Ao ouvir isso, o rosto de Seven se abriu em um sorriso radiante, e ele assentiu com força:
— Tá bom!
Os três saíram do hotel. Amado olhou para o pequeno que caminhava à sua frente e perguntou com uma voz gentil:
— Quer que o tio te leve no colo?
Seven balançou a cabeça sem se virar.
— Não precisa, eu consigo andar sozinho.
Após uma pausa, ele ergueu o rostinho e acrescentou:
— A doença do tio Nunes é muito... grande?
Amado ficou um pouco confuso, e a babá ao seu lado explicou rapidamente:
— Ele quer saber se a doença é grave.
Ele entendeu e assentiu, escolhendo as palavras com cuidado para responder:
— É um pouco grave, sim. O seu tio Nunes agora gosta muito de dormir, e ele precisa que você o chame para acordar.
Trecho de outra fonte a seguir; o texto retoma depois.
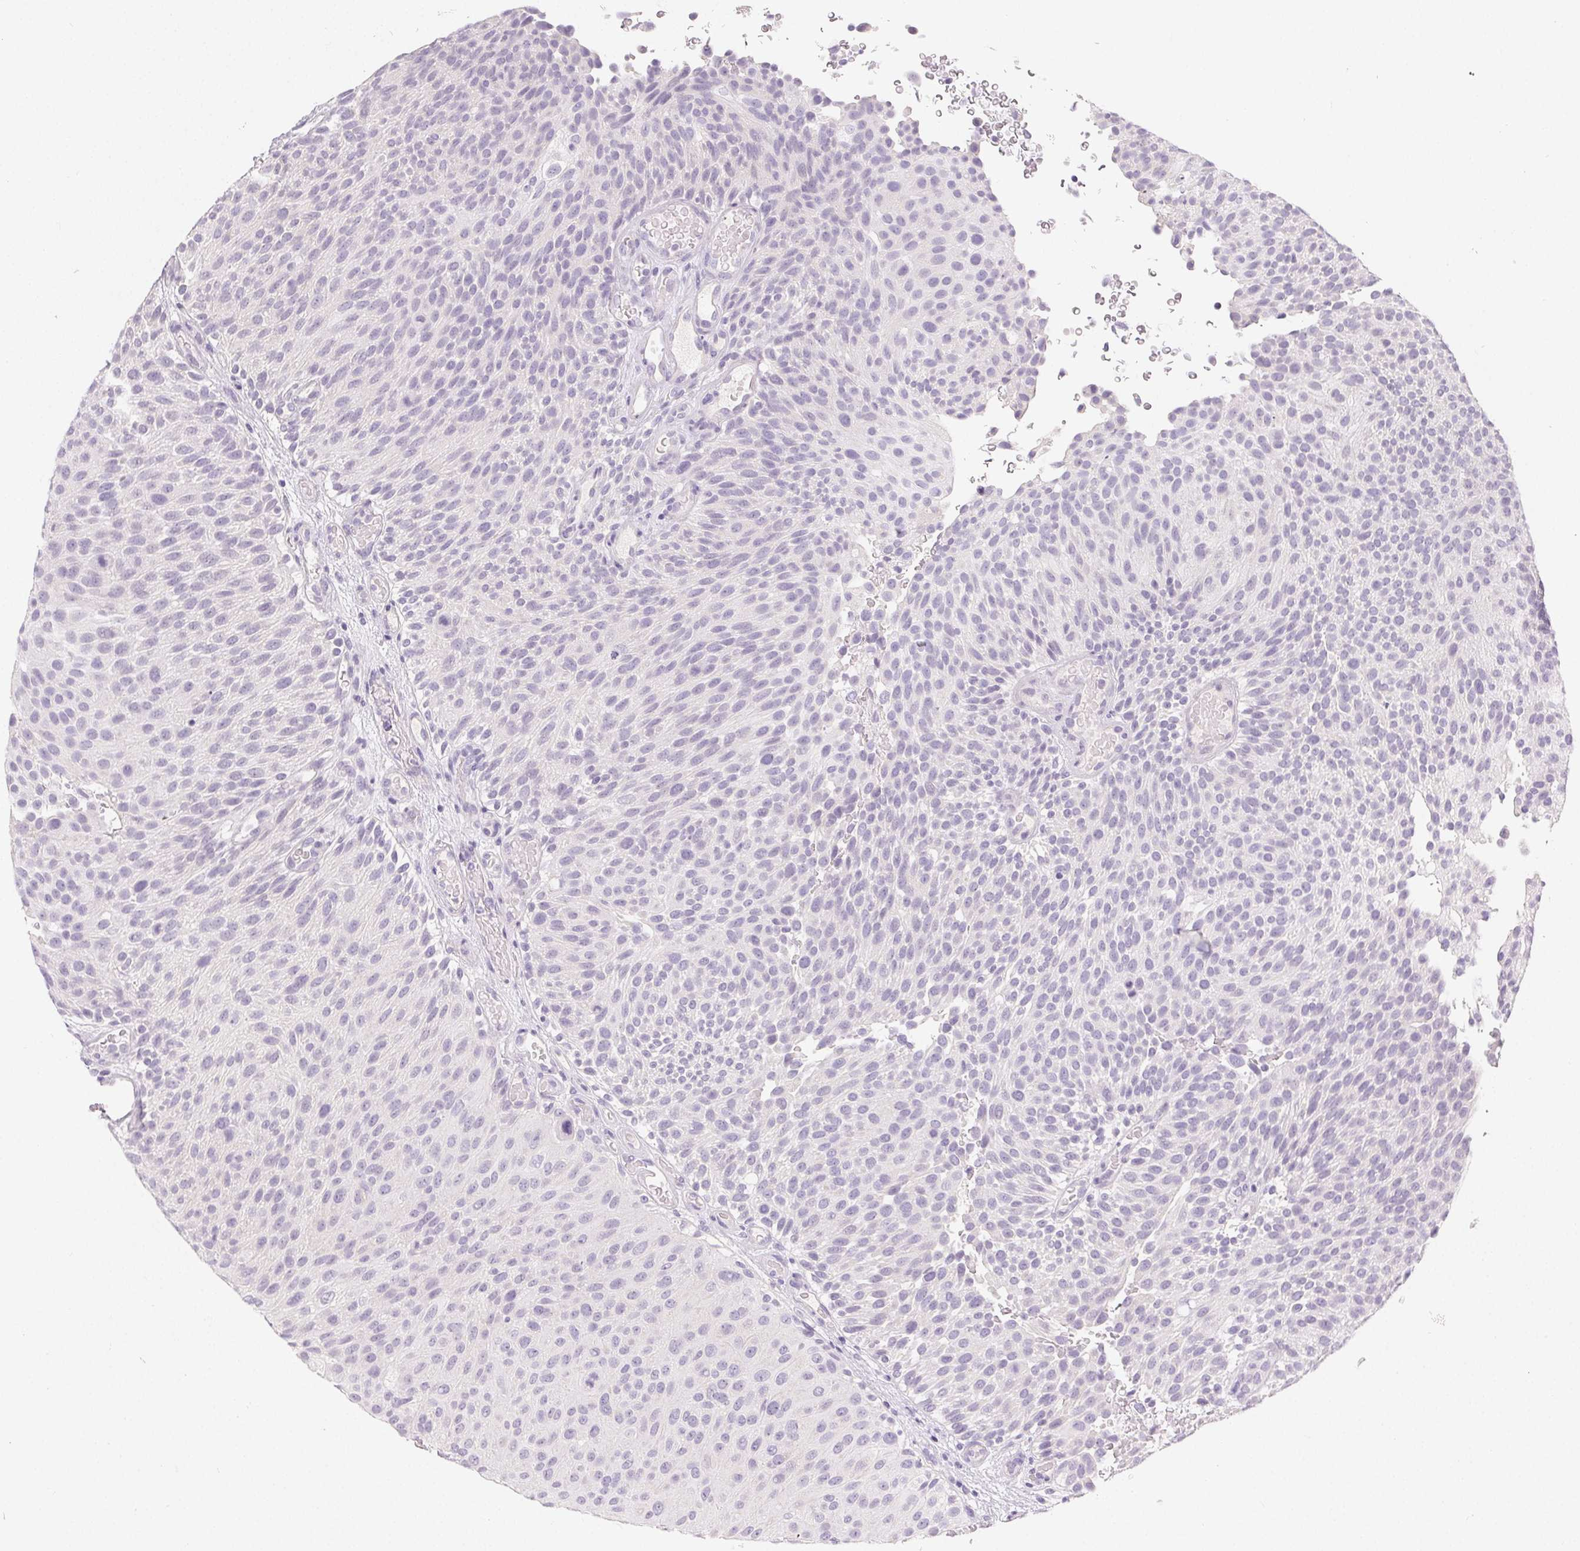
{"staining": {"intensity": "negative", "quantity": "none", "location": "none"}, "tissue": "urothelial cancer", "cell_type": "Tumor cells", "image_type": "cancer", "snomed": [{"axis": "morphology", "description": "Urothelial carcinoma, Low grade"}, {"axis": "topography", "description": "Urinary bladder"}], "caption": "Urothelial carcinoma (low-grade) was stained to show a protein in brown. There is no significant staining in tumor cells.", "gene": "MIOX", "patient": {"sex": "male", "age": 78}}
Seven franziu a testa imediatamente, com uma expressão séria e preocupada:
— E se eu não conseguir acordá-lo?
— Se não conseguir, não tem problema. Só de você ir vê-lo, ele já fica muito feliz — Amado o tranquilizou com uma voz suave.
Durante todo o caminho, a boquinha de Seven não parou, tagarelando sobre suas aventuras na Suíça. Amado ouvia e pensava consigo mesmo: “Que bom, a aparência é do Tiago, mas essa energia toda é a cara da Isabela”.
Chegando ao hospital, Seven ainda se recusou a ir no colo de Amado. Segurando a mão da babá, ele entrou na ala de internação passo a passo.
Quando a porta do quarto se abriu, avó Nunes já estava lá. Ela tinha vindo direto da reunião matinal do Grupo Nunes e até mandou comprar as sobremesas favoritas do menino e brinquedos novos.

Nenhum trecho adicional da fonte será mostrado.